Look through the listing below for the line with "на ВДНХ с 13 по 23 августа" and the line with "Бесплатная диагностика и быстрый ремонт". Copy both, along with every line between them, exactly and with no pictures.
━━━ INFORMATION SHOWN
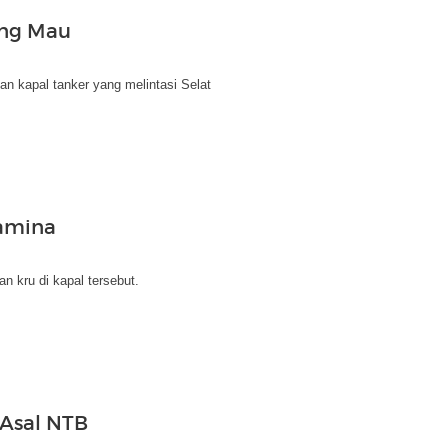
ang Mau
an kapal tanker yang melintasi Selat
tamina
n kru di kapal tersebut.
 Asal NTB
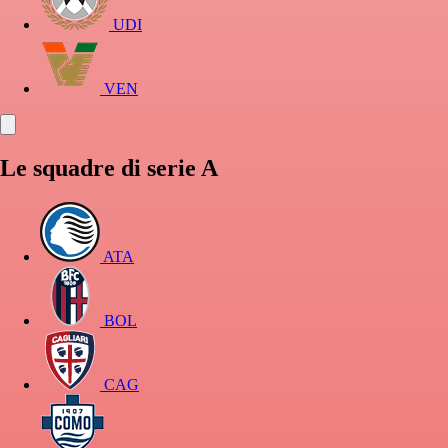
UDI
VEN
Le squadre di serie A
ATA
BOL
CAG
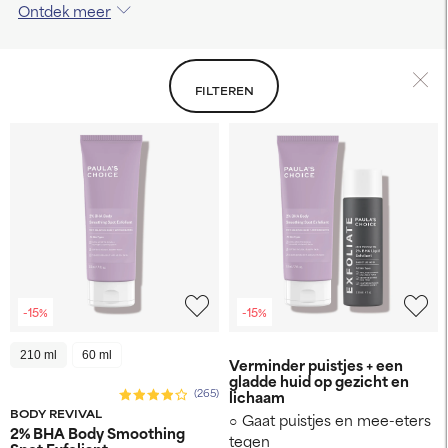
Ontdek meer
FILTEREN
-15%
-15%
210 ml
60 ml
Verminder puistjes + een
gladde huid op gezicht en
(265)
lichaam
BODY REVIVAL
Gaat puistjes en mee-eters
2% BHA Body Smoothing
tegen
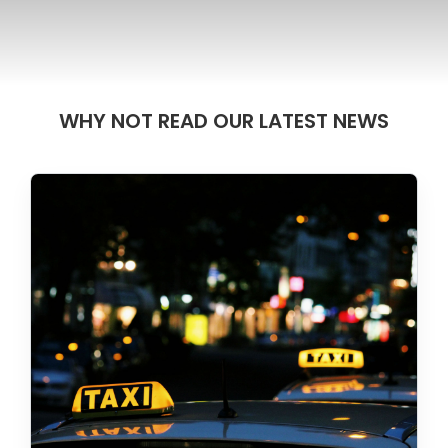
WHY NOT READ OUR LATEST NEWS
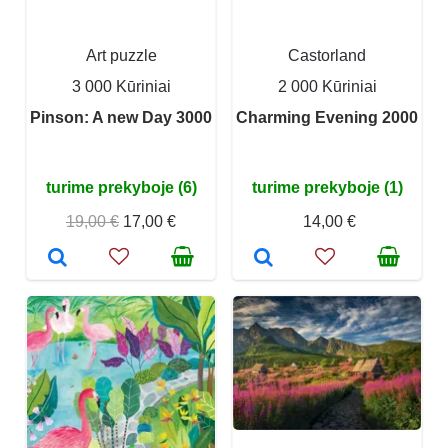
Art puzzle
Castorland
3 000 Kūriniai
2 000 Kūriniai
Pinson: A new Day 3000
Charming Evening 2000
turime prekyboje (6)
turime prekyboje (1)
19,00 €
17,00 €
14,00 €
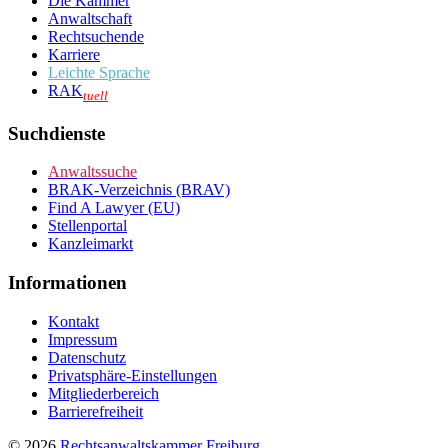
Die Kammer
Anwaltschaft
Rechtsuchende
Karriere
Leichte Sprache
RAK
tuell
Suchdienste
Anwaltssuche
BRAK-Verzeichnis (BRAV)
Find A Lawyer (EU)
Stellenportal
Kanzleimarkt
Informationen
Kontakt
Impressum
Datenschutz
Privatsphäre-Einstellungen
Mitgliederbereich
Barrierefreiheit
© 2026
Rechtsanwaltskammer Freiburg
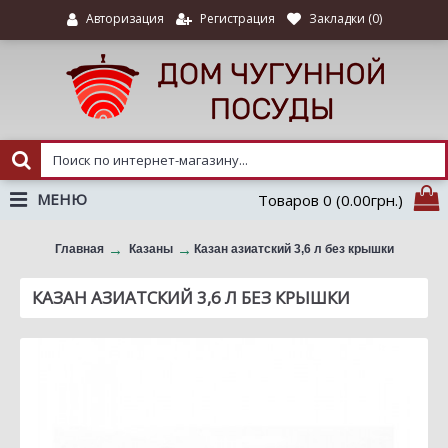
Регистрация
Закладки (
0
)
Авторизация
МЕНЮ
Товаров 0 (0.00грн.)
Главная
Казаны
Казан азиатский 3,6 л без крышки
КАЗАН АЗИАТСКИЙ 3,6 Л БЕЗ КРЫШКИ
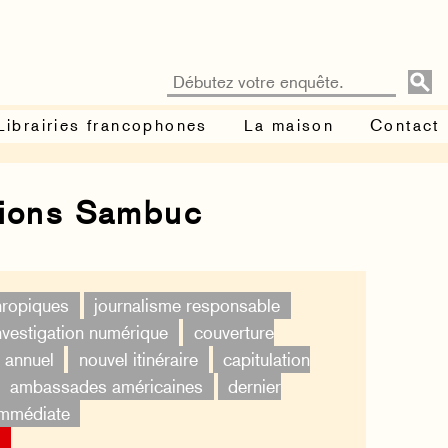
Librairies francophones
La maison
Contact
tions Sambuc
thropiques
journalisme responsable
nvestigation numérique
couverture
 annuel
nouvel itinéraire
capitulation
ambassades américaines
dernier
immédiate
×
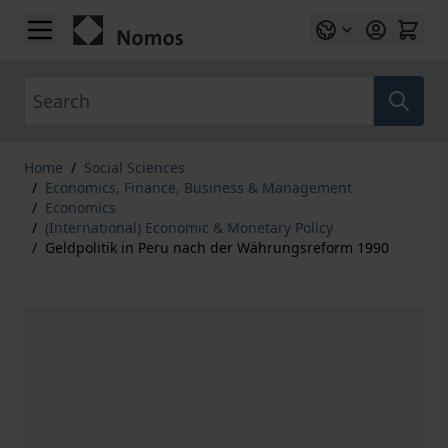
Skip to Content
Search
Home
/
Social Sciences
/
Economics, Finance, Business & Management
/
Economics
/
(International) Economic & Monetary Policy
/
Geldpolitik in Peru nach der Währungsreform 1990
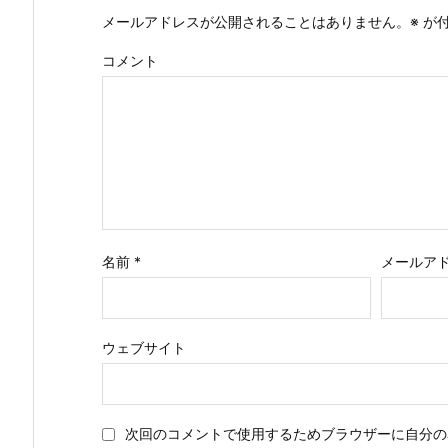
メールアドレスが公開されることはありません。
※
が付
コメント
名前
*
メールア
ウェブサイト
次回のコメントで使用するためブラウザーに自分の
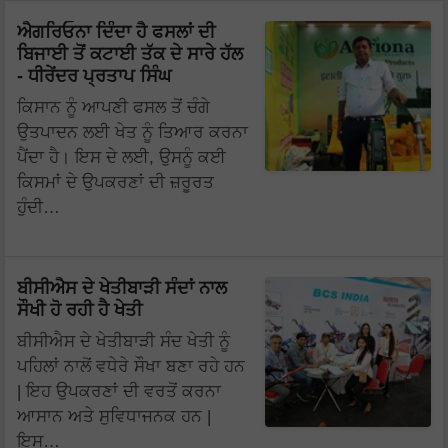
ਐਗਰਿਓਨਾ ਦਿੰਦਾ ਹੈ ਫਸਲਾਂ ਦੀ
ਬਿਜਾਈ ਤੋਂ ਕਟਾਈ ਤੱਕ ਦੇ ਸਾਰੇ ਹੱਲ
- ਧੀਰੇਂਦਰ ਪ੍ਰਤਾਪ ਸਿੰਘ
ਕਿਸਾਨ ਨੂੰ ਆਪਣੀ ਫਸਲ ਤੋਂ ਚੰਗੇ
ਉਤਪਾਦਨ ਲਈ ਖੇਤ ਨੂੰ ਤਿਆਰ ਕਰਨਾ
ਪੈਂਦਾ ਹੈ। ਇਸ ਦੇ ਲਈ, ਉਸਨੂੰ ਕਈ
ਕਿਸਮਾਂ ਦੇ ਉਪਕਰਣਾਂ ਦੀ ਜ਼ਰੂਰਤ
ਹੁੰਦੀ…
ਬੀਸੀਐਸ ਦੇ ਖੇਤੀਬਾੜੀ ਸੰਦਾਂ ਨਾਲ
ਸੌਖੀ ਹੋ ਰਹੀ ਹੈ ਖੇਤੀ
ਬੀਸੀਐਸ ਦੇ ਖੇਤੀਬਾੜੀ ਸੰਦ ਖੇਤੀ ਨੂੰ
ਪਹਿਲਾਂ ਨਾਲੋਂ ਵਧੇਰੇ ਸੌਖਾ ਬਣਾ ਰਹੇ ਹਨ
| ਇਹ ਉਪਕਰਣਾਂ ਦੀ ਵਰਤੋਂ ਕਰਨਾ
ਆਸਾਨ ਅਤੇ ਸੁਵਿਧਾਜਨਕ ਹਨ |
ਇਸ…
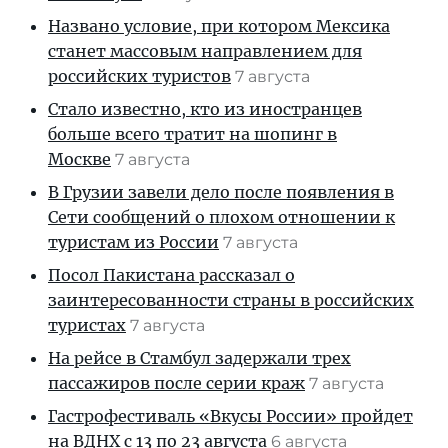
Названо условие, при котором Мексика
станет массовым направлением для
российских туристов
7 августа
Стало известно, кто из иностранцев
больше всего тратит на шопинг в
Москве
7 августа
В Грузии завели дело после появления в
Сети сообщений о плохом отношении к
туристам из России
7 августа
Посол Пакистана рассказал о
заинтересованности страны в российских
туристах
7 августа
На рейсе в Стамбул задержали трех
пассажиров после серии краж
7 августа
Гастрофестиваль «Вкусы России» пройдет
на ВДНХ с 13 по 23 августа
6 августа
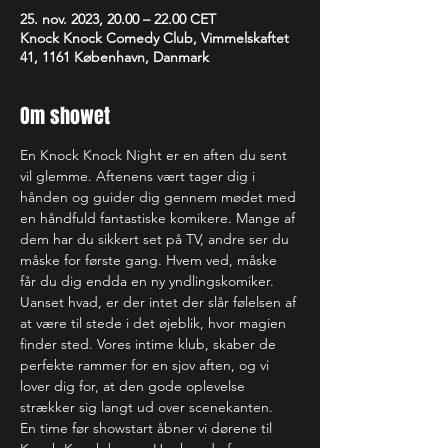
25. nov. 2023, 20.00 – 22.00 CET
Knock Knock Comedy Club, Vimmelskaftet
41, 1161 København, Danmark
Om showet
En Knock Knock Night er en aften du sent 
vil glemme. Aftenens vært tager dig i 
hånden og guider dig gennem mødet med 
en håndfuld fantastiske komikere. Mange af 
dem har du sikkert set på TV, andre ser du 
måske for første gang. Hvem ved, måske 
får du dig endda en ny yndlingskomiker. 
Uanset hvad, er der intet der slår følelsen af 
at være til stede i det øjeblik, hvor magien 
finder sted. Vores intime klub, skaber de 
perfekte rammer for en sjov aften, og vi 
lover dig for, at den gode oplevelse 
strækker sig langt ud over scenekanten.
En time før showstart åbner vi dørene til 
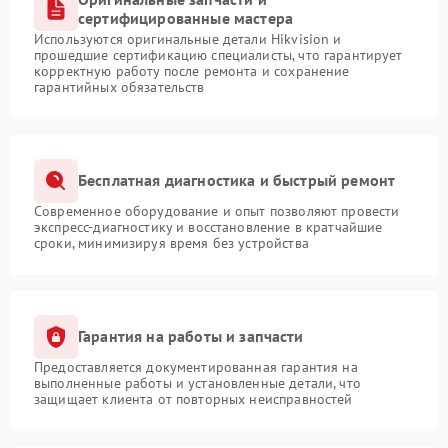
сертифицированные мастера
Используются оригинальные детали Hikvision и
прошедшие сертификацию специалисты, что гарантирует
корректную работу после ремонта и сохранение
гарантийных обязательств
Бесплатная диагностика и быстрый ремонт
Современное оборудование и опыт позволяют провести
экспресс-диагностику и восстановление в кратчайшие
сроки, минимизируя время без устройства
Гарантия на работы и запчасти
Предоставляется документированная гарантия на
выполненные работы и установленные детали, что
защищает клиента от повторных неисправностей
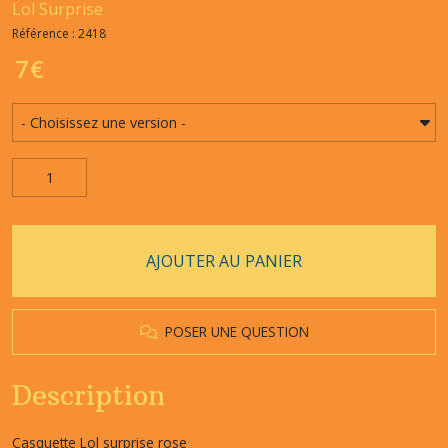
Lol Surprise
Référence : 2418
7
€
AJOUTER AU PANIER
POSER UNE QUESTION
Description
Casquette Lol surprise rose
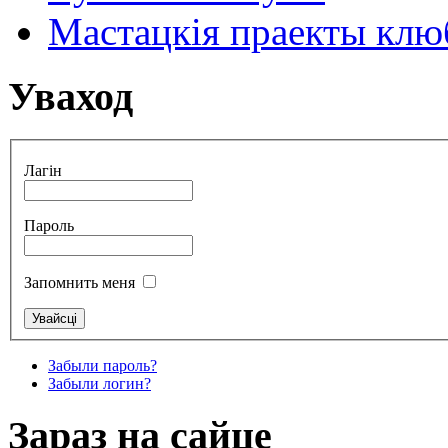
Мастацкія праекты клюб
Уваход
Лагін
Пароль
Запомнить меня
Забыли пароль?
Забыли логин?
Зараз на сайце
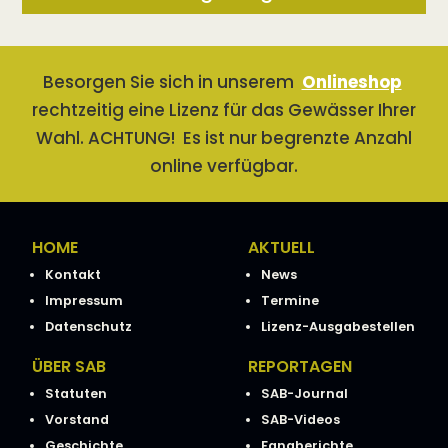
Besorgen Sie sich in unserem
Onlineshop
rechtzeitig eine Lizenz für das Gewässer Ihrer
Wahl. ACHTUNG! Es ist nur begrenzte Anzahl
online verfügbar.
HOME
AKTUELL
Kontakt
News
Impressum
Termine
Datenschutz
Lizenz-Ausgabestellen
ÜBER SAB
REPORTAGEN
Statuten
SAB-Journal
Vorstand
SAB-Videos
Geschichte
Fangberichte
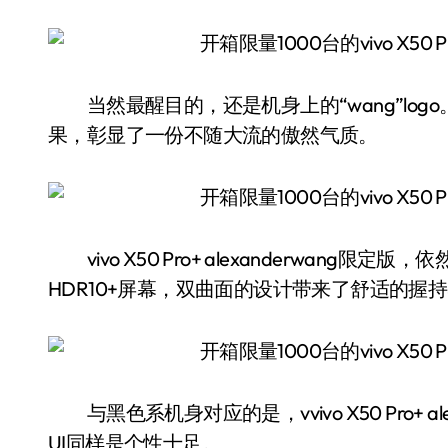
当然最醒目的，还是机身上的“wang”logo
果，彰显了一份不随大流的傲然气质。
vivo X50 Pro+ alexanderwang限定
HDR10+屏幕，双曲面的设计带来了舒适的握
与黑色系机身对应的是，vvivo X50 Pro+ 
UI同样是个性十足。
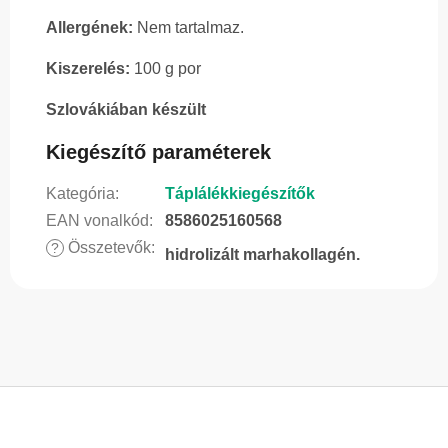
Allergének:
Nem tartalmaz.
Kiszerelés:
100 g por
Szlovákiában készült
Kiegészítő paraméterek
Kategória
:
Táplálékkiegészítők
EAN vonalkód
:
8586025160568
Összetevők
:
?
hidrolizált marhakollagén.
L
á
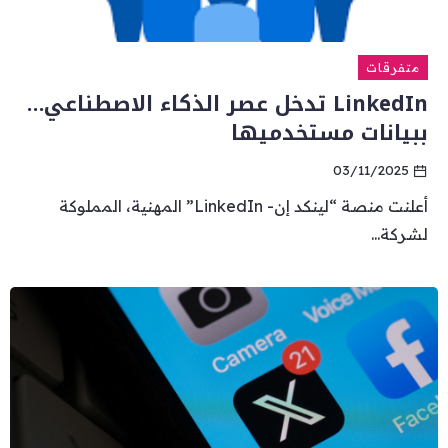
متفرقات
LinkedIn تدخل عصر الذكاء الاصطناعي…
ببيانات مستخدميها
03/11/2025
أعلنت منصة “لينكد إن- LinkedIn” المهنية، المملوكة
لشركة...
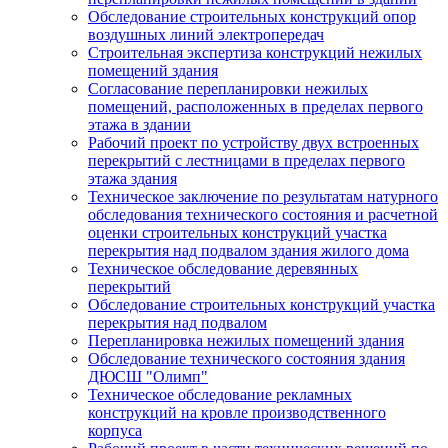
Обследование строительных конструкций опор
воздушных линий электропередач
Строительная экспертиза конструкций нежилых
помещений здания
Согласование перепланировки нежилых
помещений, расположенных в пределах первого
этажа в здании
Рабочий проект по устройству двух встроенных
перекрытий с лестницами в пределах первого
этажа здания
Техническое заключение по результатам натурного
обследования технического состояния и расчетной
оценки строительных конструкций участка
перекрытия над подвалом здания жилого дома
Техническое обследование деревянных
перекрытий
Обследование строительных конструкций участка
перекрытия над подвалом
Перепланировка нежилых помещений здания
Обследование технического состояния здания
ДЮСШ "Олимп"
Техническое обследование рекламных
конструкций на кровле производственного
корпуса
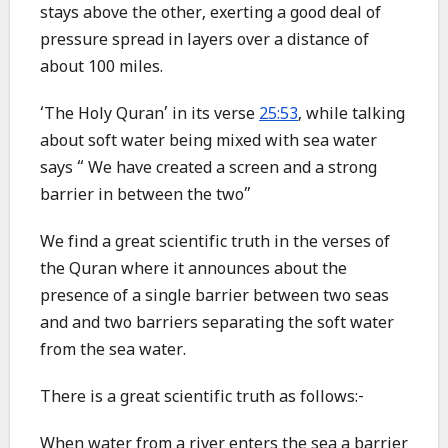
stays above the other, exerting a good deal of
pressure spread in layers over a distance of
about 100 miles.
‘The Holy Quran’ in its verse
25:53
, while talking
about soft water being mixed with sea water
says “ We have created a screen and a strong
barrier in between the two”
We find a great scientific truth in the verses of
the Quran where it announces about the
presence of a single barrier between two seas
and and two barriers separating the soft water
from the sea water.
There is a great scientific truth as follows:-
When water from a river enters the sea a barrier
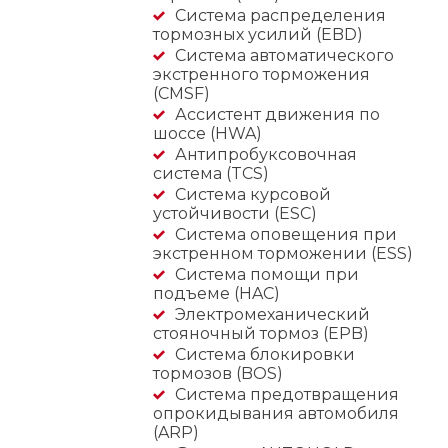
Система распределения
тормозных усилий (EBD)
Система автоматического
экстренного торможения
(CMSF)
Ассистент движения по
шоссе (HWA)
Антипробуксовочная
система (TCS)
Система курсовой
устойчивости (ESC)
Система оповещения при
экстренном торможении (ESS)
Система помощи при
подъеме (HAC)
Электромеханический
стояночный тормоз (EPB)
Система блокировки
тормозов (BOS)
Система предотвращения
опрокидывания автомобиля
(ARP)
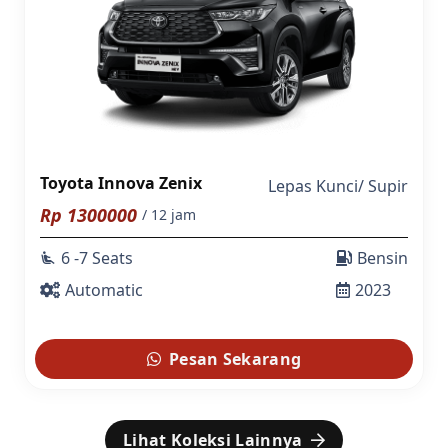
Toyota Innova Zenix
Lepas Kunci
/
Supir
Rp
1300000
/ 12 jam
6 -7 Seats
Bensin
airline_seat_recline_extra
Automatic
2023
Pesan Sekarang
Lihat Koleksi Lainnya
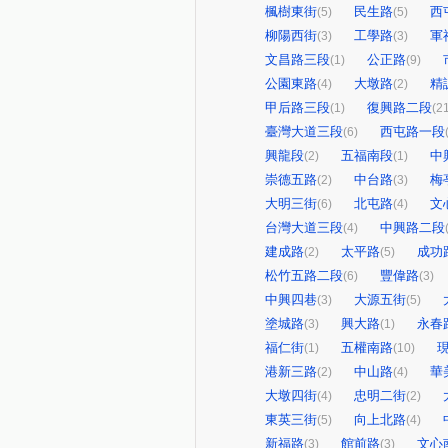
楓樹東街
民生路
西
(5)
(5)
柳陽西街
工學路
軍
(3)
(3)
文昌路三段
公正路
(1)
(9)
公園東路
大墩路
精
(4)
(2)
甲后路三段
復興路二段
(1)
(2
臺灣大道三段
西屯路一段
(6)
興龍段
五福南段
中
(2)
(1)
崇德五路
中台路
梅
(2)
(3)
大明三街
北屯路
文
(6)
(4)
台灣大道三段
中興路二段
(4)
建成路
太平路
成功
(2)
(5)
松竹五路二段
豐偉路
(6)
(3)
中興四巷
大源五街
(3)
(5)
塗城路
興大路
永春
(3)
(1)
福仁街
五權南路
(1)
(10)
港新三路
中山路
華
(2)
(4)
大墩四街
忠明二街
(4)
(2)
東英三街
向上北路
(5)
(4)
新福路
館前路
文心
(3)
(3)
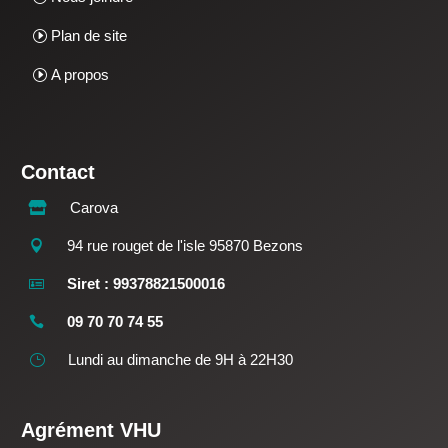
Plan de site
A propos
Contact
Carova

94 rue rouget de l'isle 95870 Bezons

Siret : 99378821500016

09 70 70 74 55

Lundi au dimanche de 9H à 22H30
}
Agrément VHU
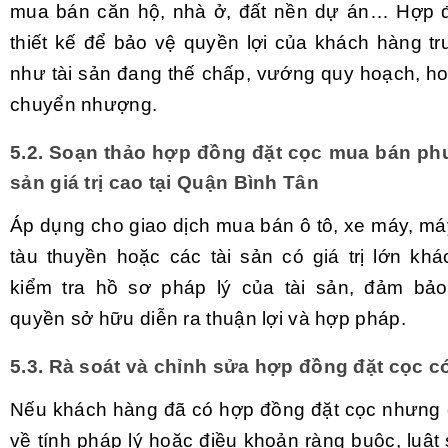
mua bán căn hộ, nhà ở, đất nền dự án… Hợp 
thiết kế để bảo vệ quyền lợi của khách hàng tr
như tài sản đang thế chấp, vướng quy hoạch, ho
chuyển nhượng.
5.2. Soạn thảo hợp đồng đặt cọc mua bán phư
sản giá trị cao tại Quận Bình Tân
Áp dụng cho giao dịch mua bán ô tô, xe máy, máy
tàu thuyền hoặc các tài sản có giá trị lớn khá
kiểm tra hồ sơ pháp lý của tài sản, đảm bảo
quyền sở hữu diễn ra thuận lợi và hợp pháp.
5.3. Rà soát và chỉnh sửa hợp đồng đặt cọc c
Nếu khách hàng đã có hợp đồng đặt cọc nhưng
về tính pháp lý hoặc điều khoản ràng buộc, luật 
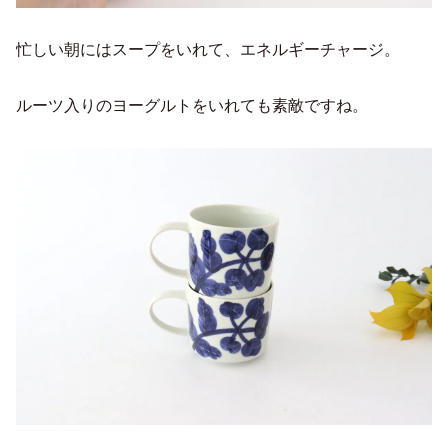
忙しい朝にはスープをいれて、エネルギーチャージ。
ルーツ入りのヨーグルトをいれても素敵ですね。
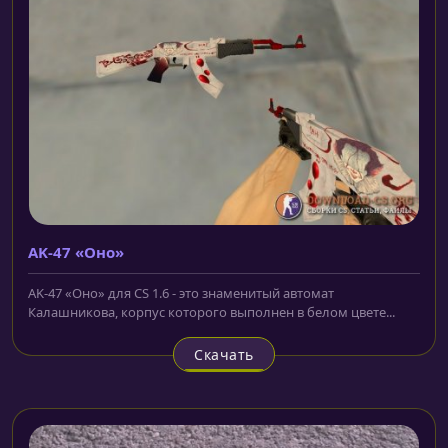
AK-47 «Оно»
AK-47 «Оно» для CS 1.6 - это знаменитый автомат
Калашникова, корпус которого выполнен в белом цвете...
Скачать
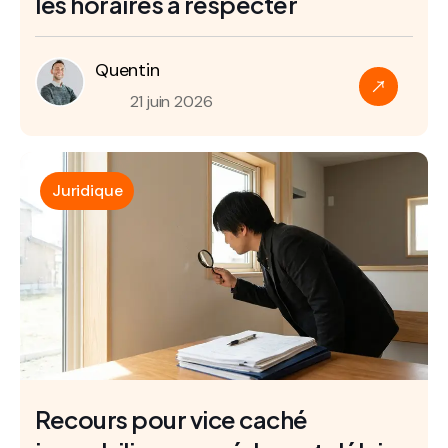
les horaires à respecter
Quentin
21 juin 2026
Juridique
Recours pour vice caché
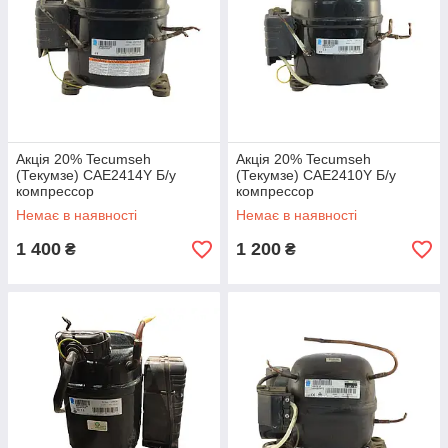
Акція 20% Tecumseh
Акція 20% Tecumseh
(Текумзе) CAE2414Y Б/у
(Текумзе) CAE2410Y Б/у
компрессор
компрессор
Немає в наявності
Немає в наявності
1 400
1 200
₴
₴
━━━━━━
◆ ANSWER FOR THIS EXERCISE
на ВДНХ с 13 по 23 августа
6 августа
25. nov. 2023, 20.00 – 22.00 CET
Knock Knock Comedy Club, Vimmelskaftet
41, 1161 København, Danmark
Om showet
En Knock Knock Night er en aften du sent 
vil glemme. Aftenens vært tager dig i 
hånden og guider dig gennem mødet med 
en håndfuld fantastiske komikere. Mange af 
dem har du sikkert set på TV, andre ser du 
måske for første gang. Hvem ved, måske 
får du dig endda en ny yndlingskomiker. 
Uanset hvad, er der intet der slår følelsen af 
at være til stede i det øjeblik, hvor magien 
finder sted. Vores intime klub, skaber de 
perfekte rammer for en sjov aften, og vi 
lover dig for, at den gode oplevelse 
strækker sig langt ud over scenekanten.
En time før showstart åbner vi dørene til 
сертифицированные мастера
Используются оригинальные детали Hikvision и
прошедшие сертификацию специалисты, что гарантирует
корректную работу после ремонта и сохранение
гарантийных обязательств
Бесплатная диагностика и быстрый ремонт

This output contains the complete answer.